Early stats released by CMS comparing Requests for Anticipated Payments versus PCR submissions suggested that perhaps only a quarter of claims were going through the PCR process, Markette recalls. As that number increases to full volume, expect to see affirmation stats drop, he predicts.
PCR Burden Crushes Agencies
CMS seems to believe that as agencies become familiar with the PCR process, they will be able to catch up on submitting PCR requests. But that just won’t be possible due to the overwhelming burden that the program places on agencies.
“One agency I spoke with has a full-time LPN focusing on just these claims and she is completing eight to 10 claims a day,” Cameron reports. “Regardless of the familiarity with the process, this is still … extremely time consuming.”
CMS and its contractors may claim that the PCR submission process takes only a short period of time. But that calculation doesn’t take into account the time spent gathering the supporting documentation that must be submitted, Markette stresses. What should be a 15-minute data entry process becomes over an hour of documentation-gathering — or more, he says. And that’s for every single claim.
Most agencies must hire at least one FTE to handle the PCR process, if not more. “It’s a huge amount of manpower,” he observes.
“The administrative burden is immense,” Friedman Zuber maintains. “It is like having an ADR on every episode. Most agencies now have staff who do nothing but PCR.”
Drain: “For many of the smaller agencies without the luxury of staff devoted to the (PCR) process, it has made doing other important functions like quality improvement and day-to-day management very difficult,” Friedman Zuber says.

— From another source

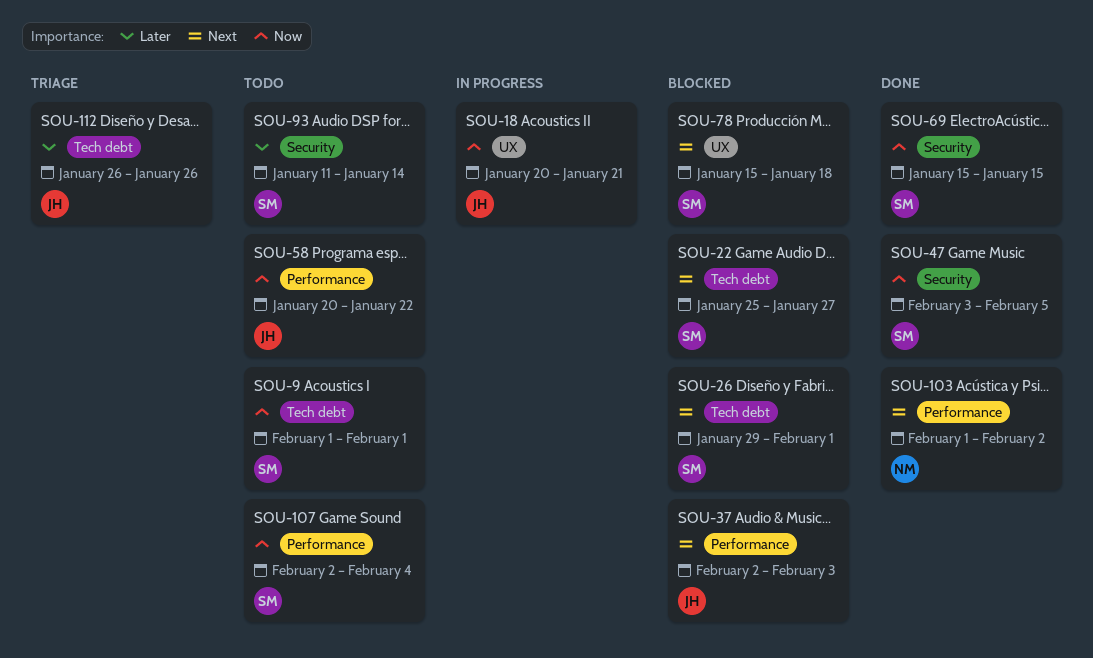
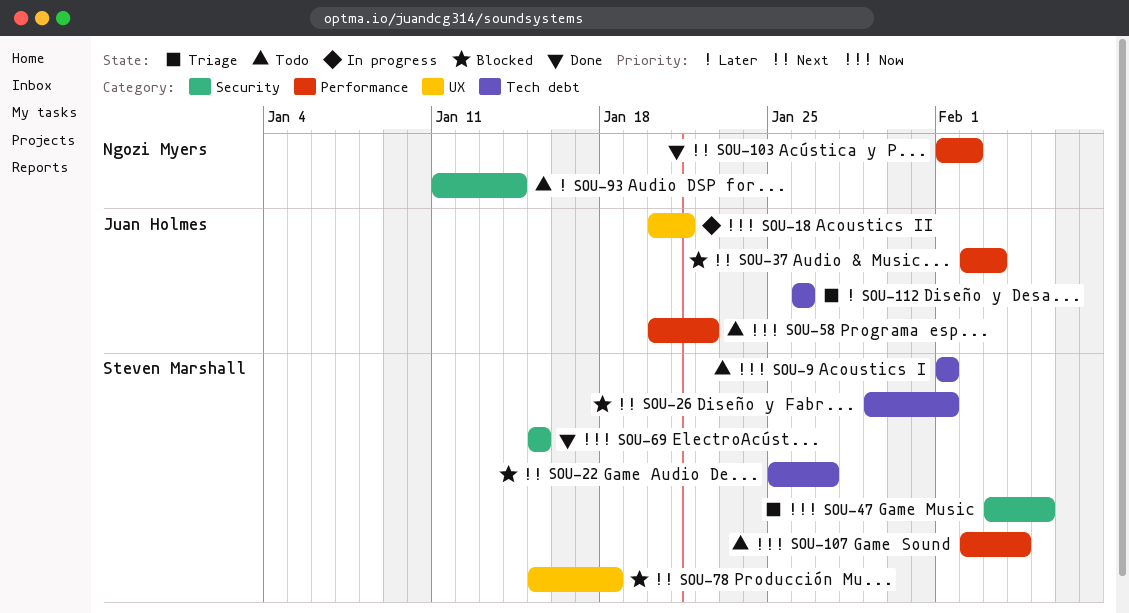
SOU-47, status: Done -> Triage
SOU-93, owner: Steven Marshall -> Ngozi Myers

The burden is even larger than agencies first thought, Friedman Zuber adds. “Our members are routinely submitting nursing notes, home health aide assignment sheets and visit notes, therapy assessments and visit notes, to demonstrate that services are being provided as ordered in the plan of care and at a level that is covered by Medicare,” she says.
“This seems to be above and beyond what was originally intended, but we have bitten the bullet and advise our members to submit these documents to avoid re-submissions.”
Note: CMS’s PCR information is at www.cms.gov/Research-Statistics-Data-and-Systems/Monitoring-Programs/Medicare-FFS-Compliance-Programs/Pre-Claim-Review-Initiatives/Overview.html.